Work order:
Please report every line of the listing below that has the word "SQUARE" in it.

Supplied records:
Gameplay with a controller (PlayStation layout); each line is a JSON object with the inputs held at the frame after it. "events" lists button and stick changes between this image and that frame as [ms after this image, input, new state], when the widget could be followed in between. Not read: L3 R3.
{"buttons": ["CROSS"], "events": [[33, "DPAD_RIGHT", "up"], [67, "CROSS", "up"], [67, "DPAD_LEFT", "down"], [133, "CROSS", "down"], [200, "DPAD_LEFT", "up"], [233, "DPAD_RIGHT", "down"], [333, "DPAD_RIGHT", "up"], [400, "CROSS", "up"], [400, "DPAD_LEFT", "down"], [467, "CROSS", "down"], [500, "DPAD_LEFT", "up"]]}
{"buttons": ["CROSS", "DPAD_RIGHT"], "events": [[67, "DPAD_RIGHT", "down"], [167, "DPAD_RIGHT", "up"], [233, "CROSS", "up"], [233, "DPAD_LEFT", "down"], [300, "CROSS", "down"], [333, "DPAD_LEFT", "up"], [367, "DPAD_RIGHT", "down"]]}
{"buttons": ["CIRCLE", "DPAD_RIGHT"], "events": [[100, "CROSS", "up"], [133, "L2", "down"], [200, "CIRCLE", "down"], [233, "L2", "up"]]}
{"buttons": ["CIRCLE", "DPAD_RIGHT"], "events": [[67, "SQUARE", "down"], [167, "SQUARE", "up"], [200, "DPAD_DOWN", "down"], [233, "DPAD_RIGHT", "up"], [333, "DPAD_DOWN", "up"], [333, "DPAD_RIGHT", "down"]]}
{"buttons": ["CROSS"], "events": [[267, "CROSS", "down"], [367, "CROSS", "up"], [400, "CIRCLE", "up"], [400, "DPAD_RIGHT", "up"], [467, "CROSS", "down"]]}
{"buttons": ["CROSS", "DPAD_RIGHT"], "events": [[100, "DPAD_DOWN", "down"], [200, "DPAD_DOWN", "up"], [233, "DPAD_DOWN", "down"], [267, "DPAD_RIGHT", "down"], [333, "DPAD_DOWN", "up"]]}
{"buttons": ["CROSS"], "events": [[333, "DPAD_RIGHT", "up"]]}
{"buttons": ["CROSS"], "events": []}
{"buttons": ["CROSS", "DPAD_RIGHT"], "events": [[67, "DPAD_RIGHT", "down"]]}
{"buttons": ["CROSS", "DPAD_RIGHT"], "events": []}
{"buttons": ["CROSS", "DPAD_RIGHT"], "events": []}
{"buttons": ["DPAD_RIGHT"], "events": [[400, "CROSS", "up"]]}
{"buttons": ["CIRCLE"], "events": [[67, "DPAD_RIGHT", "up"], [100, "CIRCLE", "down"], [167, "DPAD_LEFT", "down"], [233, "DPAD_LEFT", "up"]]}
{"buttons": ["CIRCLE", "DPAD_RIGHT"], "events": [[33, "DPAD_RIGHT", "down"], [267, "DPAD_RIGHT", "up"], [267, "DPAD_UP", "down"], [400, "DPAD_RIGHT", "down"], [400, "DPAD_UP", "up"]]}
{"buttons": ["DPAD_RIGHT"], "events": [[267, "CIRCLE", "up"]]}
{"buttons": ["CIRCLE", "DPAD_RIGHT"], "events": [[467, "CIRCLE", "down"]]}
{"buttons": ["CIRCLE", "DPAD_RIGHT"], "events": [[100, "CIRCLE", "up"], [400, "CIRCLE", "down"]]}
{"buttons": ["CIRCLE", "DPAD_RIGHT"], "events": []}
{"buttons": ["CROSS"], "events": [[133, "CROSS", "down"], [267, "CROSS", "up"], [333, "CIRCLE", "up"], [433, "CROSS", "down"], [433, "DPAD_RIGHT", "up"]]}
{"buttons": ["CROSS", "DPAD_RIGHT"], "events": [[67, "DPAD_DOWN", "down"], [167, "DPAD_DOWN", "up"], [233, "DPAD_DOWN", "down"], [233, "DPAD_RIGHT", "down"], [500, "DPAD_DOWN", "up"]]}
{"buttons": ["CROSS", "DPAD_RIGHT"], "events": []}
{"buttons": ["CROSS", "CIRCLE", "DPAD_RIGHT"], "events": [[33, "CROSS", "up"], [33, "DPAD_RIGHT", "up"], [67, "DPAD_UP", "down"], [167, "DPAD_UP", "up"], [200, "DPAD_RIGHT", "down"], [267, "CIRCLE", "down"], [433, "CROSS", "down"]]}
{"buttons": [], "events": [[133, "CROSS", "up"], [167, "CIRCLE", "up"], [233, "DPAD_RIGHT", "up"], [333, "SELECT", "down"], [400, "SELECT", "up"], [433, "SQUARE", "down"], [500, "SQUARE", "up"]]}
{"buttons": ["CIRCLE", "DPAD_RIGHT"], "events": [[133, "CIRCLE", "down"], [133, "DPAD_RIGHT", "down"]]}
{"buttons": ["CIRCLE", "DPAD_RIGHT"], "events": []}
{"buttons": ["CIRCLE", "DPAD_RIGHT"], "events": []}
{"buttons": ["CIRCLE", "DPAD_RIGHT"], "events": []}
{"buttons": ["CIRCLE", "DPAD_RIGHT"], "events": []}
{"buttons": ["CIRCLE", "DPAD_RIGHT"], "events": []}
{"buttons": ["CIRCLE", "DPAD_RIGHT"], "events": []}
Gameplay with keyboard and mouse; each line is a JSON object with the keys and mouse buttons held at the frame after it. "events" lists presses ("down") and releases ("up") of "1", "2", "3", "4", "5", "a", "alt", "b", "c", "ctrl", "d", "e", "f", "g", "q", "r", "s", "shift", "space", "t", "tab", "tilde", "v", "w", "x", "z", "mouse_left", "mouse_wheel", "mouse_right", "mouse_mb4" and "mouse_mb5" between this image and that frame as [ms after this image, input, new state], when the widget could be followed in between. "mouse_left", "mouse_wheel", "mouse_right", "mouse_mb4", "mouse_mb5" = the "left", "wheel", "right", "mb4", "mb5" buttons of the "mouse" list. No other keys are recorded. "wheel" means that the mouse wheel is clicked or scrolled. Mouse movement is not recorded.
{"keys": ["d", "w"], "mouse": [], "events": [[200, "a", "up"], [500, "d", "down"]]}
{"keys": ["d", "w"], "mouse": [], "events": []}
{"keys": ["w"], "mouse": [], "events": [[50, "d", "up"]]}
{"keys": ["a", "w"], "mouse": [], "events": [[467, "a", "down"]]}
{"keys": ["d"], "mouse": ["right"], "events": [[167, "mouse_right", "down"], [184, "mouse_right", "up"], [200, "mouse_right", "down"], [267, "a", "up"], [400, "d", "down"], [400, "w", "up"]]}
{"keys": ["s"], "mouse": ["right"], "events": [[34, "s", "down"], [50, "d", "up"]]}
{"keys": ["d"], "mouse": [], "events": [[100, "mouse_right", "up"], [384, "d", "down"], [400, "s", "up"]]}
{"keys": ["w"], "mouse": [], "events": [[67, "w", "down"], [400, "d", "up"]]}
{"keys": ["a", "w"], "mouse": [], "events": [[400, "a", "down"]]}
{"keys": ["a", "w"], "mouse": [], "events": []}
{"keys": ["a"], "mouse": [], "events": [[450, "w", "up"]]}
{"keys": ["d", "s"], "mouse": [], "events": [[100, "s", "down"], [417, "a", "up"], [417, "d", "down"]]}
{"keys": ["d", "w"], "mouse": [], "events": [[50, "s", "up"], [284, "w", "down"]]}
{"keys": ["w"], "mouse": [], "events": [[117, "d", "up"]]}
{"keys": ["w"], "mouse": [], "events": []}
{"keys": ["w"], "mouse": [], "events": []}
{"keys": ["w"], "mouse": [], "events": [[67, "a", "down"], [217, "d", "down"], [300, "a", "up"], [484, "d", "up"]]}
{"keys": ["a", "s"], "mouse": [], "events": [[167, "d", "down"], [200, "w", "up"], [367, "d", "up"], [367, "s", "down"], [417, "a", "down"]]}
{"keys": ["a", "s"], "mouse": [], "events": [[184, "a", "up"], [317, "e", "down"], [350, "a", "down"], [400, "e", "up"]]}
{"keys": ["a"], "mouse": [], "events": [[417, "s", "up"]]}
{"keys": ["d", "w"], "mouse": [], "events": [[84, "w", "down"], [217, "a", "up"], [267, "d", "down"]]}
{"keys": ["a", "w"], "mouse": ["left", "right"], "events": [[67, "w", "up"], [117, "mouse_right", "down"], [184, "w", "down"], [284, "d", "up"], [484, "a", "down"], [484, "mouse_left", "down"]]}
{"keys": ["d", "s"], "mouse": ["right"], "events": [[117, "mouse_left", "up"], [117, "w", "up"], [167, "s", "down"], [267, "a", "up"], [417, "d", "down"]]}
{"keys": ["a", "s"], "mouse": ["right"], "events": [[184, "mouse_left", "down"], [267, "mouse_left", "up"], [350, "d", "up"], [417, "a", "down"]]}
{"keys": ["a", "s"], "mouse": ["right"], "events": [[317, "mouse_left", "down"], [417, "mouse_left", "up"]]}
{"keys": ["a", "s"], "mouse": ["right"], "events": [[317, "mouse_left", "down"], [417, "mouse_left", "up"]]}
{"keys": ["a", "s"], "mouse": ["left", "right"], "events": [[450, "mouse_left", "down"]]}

Response area:
{"buttons": ["CIRCLE", "DPAD_RIGHT"], "events": [[67, "SQUARE", "down"], [167, "SQUARE", "up"], [200, "DPAD_DOWN", "down"], [233, "DPAD_RIGHT", "up"], [333, "DPAD_DOWN", "up"], [333, "DPAD_RIGHT", "down"]]}
{"buttons": [], "events": [[133, "CROSS", "up"], [167, "CIRCLE", "up"], [233, "DPAD_RIGHT", "up"], [333, "SELECT", "down"], [400, "SELECT", "up"], [433, "SQUARE", "down"], [500, "SQUARE", "up"]]}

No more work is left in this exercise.